Supply Chain & Manufacturing Contracts

GlobalB Law drafts and negotiates the supply and manufacturing contracts that run through automotive value chains, for OEMs, Tier-1 and Tier-2 suppliers and tooling providers.

Automotive manufacturing runs on long, tiered supply chains where a single defective component or a sudden capacity squeeze can ripple across the whole programme. GlobalB Law advises OEMs, Tier-1 and Tier-2 suppliers, and tooling and equipment providers on building supply relationships that are robust, balanced and enforceable.

We draft the full contract suite, supply and framework agreements, nomination and award letters, just-in-time and just-in-sequence delivery terms, capacity corridors and price-adjustment mechanisms, tooling ownership, quality obligations referenced to standards such as IATF 16949, and warranty and recall recourse that flows correctly up and down the chain, together with INCOTERMS and force-majeure allocation.

The harder work is risk: balancing long-term commitment against volume flexibility, managing raw-material and semiconductor shortages, addressing sub-supplier (Tier-n) and continuity risk, protecting IP and know-how in joint development, and choosing governing law and a dispute forum suited to technical, cross-border supply across the EU Customs Union.

What we do

Services in this practice

01OEM & Tier-1/Tier-2 supply agreement drafting
02Framework, nomination & JIT/JIS delivery terms
03Tooling ownership & joint-development (IP) terms
04Quality (IATF 16949), warranty & recall recourse
05Price-adjustment, capacity & force-majeure clauses
06Cross-border logistics, INCOTERMS & dispute resolution

FAQ

Häufig gestellte Fragen

Who owns the tooling in an automotive supply relationship?
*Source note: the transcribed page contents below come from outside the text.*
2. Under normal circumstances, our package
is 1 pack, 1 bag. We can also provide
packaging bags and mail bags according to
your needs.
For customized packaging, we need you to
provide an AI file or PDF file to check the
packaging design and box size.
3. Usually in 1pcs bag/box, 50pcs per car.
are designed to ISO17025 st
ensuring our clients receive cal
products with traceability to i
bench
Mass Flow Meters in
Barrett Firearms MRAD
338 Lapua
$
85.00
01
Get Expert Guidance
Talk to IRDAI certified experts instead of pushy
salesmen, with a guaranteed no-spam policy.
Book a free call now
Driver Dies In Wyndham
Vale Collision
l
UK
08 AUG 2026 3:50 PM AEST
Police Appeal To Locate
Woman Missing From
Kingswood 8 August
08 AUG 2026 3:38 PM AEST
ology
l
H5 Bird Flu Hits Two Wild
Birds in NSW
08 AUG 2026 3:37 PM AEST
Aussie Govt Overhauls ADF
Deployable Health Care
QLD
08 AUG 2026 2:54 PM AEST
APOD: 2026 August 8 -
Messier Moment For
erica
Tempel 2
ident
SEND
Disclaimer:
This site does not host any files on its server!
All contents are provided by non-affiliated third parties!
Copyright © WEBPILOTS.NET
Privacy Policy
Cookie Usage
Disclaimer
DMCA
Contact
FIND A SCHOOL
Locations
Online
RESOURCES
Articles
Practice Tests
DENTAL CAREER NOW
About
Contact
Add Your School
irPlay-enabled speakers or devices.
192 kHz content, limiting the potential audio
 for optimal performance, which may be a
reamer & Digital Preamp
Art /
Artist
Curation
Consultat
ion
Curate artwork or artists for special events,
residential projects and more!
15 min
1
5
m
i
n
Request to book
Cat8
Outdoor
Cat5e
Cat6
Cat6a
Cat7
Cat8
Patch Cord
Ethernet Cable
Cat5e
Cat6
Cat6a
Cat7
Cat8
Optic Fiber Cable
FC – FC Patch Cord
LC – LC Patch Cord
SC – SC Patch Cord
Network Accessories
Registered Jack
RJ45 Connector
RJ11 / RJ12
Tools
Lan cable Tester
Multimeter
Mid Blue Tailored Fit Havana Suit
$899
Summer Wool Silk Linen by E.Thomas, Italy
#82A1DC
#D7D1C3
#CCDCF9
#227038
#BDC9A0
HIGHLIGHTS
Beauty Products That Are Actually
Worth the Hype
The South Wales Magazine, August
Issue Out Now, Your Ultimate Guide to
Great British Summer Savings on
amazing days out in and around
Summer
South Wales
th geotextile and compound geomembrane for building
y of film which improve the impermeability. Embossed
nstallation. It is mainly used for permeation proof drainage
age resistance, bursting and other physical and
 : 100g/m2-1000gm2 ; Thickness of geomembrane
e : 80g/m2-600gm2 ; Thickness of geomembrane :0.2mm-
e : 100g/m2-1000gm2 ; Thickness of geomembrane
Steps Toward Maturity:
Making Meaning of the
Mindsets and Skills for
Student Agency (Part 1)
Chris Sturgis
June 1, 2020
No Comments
Tooling ownership is contractual. The OEM often funds and owns the tools while the supplier holds them for production, but arrangements vary widely. Clear title, location, maintenance and return-on-termination terms are essential to avoid disputes and protect IP, so we define tooling ownership and access explicitly in every supply agreement.

How is recall liability shared along the supply chain?

Recall costs are normally allocated through recourse and warranty clauses that pass liability to the supplier whose defective part caused the recall, subject to caps and proof of causation. Without clear recourse terms an OEM may absorb the full cost. We draft and align recall-recourse clauses across each tier so liability follows the defect.

Can a supplier limit its volume commitments?

Yes, through structure. Automotive supply often uses requirements or framework models where volumes are forecast rather than firm, and suppliers can negotiate capacity corridors, minimum and maximum bands, and price-adjustment for input-cost swings. We balance the OEM's supply security against the supplier's commitment risk.

What law and forum should govern cross-border supply contracts?

Parties usually choose a neutral governing law and an arbitration forum suited to technical disputes, while deciding whether to apply or exclude the CISG for cross-border sales of goods. We advise on governing law, arbitration versus litigation, and how to preserve evidence in quality and defect disputes.